FICO Credit Scores: What Do They Mean?

Since we live in an computer-driven society, it's not surprising that your ability to repay your mortgage comes down to just one number. Credit reporting agencies use your history of paying loans in order to compile your FICO score.

All three major credit reporting agencies (Equifax, Experian and TransUnion) use a slightly different system to arrive at a credit score. Fair Isaac and Cooriginally developed this score. . Experian uses this model and calls its score FICO. Equifax's model, based on FICO, is called BEACON, while TransUnion, which also uses a slightly modified FICO, calls its score EMPIRICA. While each of the models considers a range of data available in your credit report, the differences aren't huge; they all use the following factors in calculating a score:

  • Credit History - How many years have you had credit?
  • Late Payments - Do you have a history of late payments?
  • Balances on your Credit Cards - How many accounts do you hold? How much do you owe?
  • Inquiries on Your Credit - How many times have you had your credit checked for a loan?

These factors are assigned weights based on the formula being used. The result is a single number: your FICO score. Credit scores range from 300 to 800. Higher is always better. Most home buyers have a score above 620.

Your FICO score affects your monthly payment

Did you know? FICO scores affect more than your ability to get a loan. They also affect your interest rate. Lenders give lower interest rates to individuals with higher scores.

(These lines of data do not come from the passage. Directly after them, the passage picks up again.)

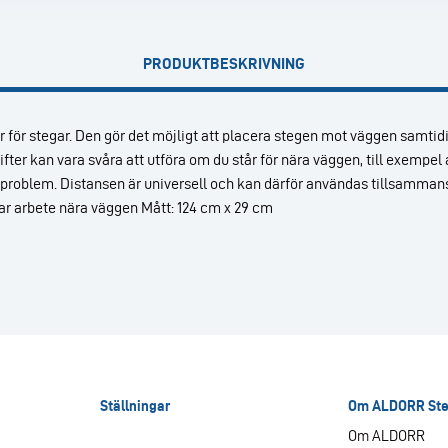
PRODUKTBESKRIVNING
hör för stegar. Den gör det möjligt att placera stegen mot väggen samt
ter kan vara svåra att utföra om du står för nära väggen, till exempel
 problem. Distansen är universell och kan därför användas tillsamman
r arbete nära väggen Mått: 124 cm x 29 cm
Ställningar
Om ALDORR Ste
Om ALDORR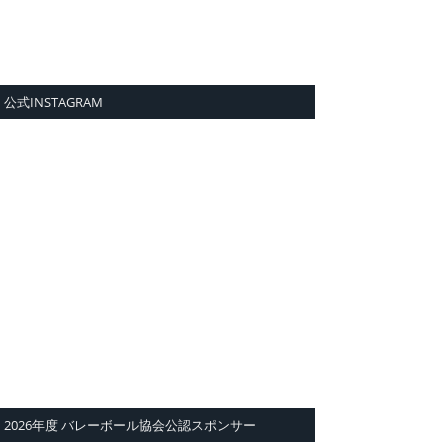
公式INSTAGRAM
2026年度 バレーボール協会公認スポンサー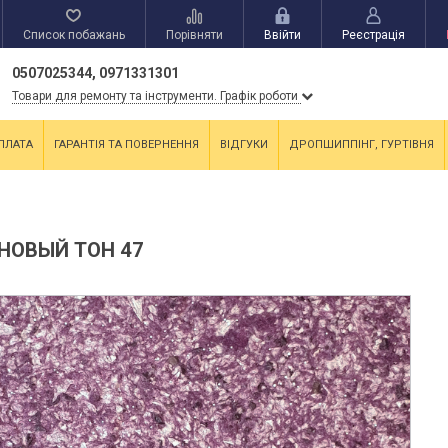
Список побажань
Порівняти
Ввійти
Реєстрація
0507025344, 0971331301
Товари для ремонту та інструменти. Графік роботи
ПЛАТА
ГАРАНТІЯ ТА ПОВЕРНЕННЯ
ВІДГУКИ
ДРОПШИППІНГ, ГУРТІВНЯ
НОВЫЙ ТОН 47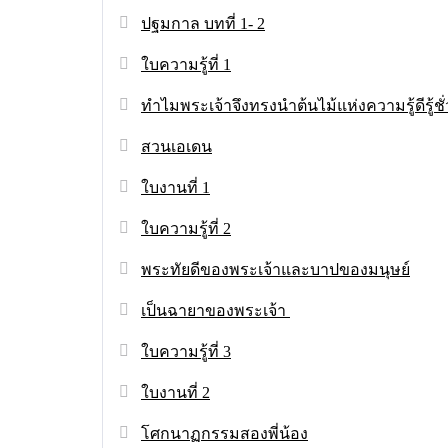
ปฐมกาล บทที่ 1- 2
ใบความรู้ที่ 1
ทำไมพระเจ้าจึงทรงนำต้นไม้แห่งความรู้ดีรู้
สวนเอเดน
ใบงานที่ 1
ใบความรู้ที่ 2
พระทัยดีของพระเจ้าและบาปของมนุษย์
เป็นฉายาของพระเจ้า
ใบความรู้ที่ 3
ใบงานที่ 2
โศกนาฏกรรมสองพี่น้อง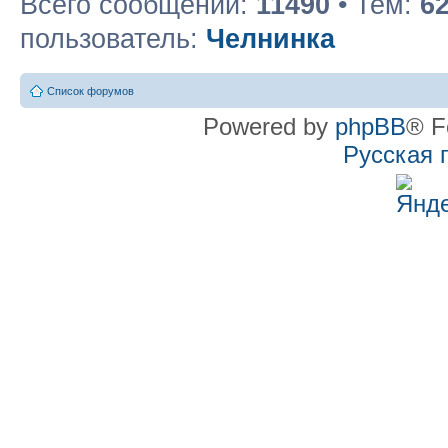
Всего сообщений:
11490
• Тем:
6
пользователь:
Челнинка
Список форумов
Powered by
phpBB
® F
Русская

Can I improve my FICO score?

What can you do to raise your FICO score? Very little in the short term. Since the FICO score is based on a lifetime of credit history, it is difficult to make a significant change in the number with quick fixes. (Of course you must appeal incorrect items on your credit report.)

How do I find out my credit score?

In order to improve your FICO score, you've got to have the reports that are used to build it. Of course, you need the score as well. Fair Isaac has created a web site (www.myFICO.com) that lets you do just that. For a reasonable fee, you can get your FICO score from all three reporting agencies, along with your credit report. They also provide information and online tools that can help you understand how to improve your credit score.

You can get a free credit report once a year from the three major credit reporting agencies when you visit AnnualCreditReport.com. While this report does not include a free credit score, the cost to "upgrade" your report to include a credit score is very reasonable.

Armed with this information, you'll be a more informed consumer and you'll be better positioned to obtain the right mortgage for you.